Aurora Job Updates

Job configurations can be updated at any point in their lifecycle. Usually updates are done incrementally using a process called a rolling upgrade, in which Tasks are upgraded in small groups, one group at a time. Updates are done using various Aurora Client commands.

Rolling Job Updates

There are several sub-commands to manage job updates:

aurora update start <job key> <configuration file>
aurora update info <job key>
aurora update pause <job key>
aurora update resume <job key>
aurora update abort <job key>
aurora update list <cluster>

When you start a job update, the command will return once it has sent the instructions to the scheduler. At that point, you may view detailed progress for the update with the info subcommand, in addition to viewing graphical progress in the web browser. You may also get a full listing of in-progress updates in a cluster with list.

Once an update has been started, you can pause to keep the update but halt progress. This can be useful for doing things like debug a partially-updated job to determine whether you would like to proceed. You can resume to proceed.

You may abort a job update regardless of the state it is in. This will instruct the scheduler to completely abandon the job update and leave the job in the current (possibly partially-updated) state.

For a configuration update, the Aurora Scheduler calculates required changes by examining the current job config state and the new desired job config. It then starts a rolling batched update process by going through every batch and performing these operations, in order:

  • If an instance is not present in the scheduler but is present in the new config, then the instance is created.
  • If an instance is present in both the scheduler and the new config, then the scheduler diffs both task configs. If it detects any changes, it performs an instance update by killing the old config instance and adds the new config instance.
  • If an instance is present in the scheduler but isn’t in the new config, then that instance is killed.

The Aurora Scheduler continues through the instance list until all tasks are updated and in RUNNING. If the scheduler determines the update is not going well (based on the criteria specified in the UpdateConfig), it cancels the update.

Update cancellation runs a procedure similar to the described above update sequence, but in reverse order. New instance configs are swapped with old instance configs and batch updates proceed backwards from the point where the update failed. E.g.; (0,1,2) (3,4,5) (6,7, 8-FAIL) results in a rollback in order (8,7,6) (5,4,3) (2,1,0).

For details on how to control a job update, please see the UpdateConfig configuration object.

Coordinated Job Updates

Some Aurora services may benefit from having more control over updates by explicitly acknowledging (“heartbeating”) job update progress.
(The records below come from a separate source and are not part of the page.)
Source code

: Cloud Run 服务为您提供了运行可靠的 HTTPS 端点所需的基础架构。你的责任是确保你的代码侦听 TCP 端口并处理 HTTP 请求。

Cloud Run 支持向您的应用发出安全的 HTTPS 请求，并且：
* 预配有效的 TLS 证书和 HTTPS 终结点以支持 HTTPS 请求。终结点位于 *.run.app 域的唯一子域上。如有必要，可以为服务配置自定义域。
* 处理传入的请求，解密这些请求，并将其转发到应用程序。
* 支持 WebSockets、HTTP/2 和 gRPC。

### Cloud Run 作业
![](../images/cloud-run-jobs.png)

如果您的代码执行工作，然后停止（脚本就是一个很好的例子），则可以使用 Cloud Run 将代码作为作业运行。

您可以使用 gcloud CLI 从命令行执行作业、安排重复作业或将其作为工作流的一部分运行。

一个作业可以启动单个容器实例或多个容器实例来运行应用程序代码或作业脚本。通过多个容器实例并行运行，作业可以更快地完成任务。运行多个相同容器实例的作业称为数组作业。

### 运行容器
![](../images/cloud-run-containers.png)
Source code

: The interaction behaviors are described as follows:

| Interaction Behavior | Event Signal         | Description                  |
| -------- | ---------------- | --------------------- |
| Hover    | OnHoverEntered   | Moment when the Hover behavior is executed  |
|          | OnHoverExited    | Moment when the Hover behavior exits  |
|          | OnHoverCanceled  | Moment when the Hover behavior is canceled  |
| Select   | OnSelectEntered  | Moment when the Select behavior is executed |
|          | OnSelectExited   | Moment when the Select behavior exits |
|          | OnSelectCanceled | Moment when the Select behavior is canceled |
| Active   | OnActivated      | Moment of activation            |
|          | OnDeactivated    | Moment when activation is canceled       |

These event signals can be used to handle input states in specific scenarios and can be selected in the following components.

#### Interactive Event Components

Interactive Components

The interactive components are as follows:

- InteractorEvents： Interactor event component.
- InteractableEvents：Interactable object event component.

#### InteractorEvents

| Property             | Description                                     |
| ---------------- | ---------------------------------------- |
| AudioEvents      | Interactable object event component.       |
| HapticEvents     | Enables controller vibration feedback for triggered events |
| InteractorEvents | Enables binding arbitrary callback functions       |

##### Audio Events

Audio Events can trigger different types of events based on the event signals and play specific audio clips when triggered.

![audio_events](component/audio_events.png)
This may be helpful for mission-critical service updates where explicit job health monitoring is vital during the entire job update lifecycle. Such job updates would rely on an external service (or a custom client) periodically pulsing an active coordinated job update via a pulseJobUpdate RPC.

A coordinated update is defined by setting a positive pulseintervalsecs value in job configuration file. If no pulses are received within specified interval the update will be blocked. A blocked update is unable to continue rolling forward (or rolling back) but retains its active status. It may only be unblocked by a fresh pulseJobUpdate call.

NOTE: A coordinated update starts in ROLL_FORWARD_AWAITING_PULSE state and will not make any progress until the first pulse arrives. However, a paused update (ROLL_FORWARD_PAUSED or ROLL_BACK_PAUSED) is still considered active and upon resuming will immediately make progress provided the pulse interval has not expired.

SLA-Aware Updates

Updates can take advantage of Custom SLA Requirements and specify the sla_aware=True option within UpdateConfig to only update instances if the action will maintain the task’s SLA requirements. This feature allows updates to avoid killing too many instances in the face of unexpected failures outside of the update range.

See the Using the sla_aware option for more information on how to use this feature.

Canary Deployments

Canary deployments are a pattern for rolling out updates to a subset of job instances, in order to test different code versions alongside the actual production job. It is a risk-mitigation strategy for job owners and commonly used in a form where job instance 0 runs with a different configuration than the instances 1-N.

For example, consider a job with 4 instances that each request 1 core of cpu, 1 GB of RAM, and 1 GB of disk space as specified in the configuration file hello_world.aurora. If you want to update it so it requests 2 GB of RAM instead of 1. You can create a new configuration file to do that called new_hello_world.aurora and issue

aurora update start <job_key_value>/0-1 new_hello_world.aurora

This results in instances 0 and 1 having 1 cpu, 2 GB of RAM, and 1 GB of disk space, while instances 2 and 3 have 1 cpu, 1 GB of RAM, and 1 GB of disk space. If instance 3 dies and restarts, it restarts with 1 cpu, 1 GB RAM, and 1 GB disk space.

So that means there are two simultaneous task configurations for the same job at the same time, just valid for different ranges of instances. While this isn’t a recommended pattern, it is valid and supported by the Aurora scheduler.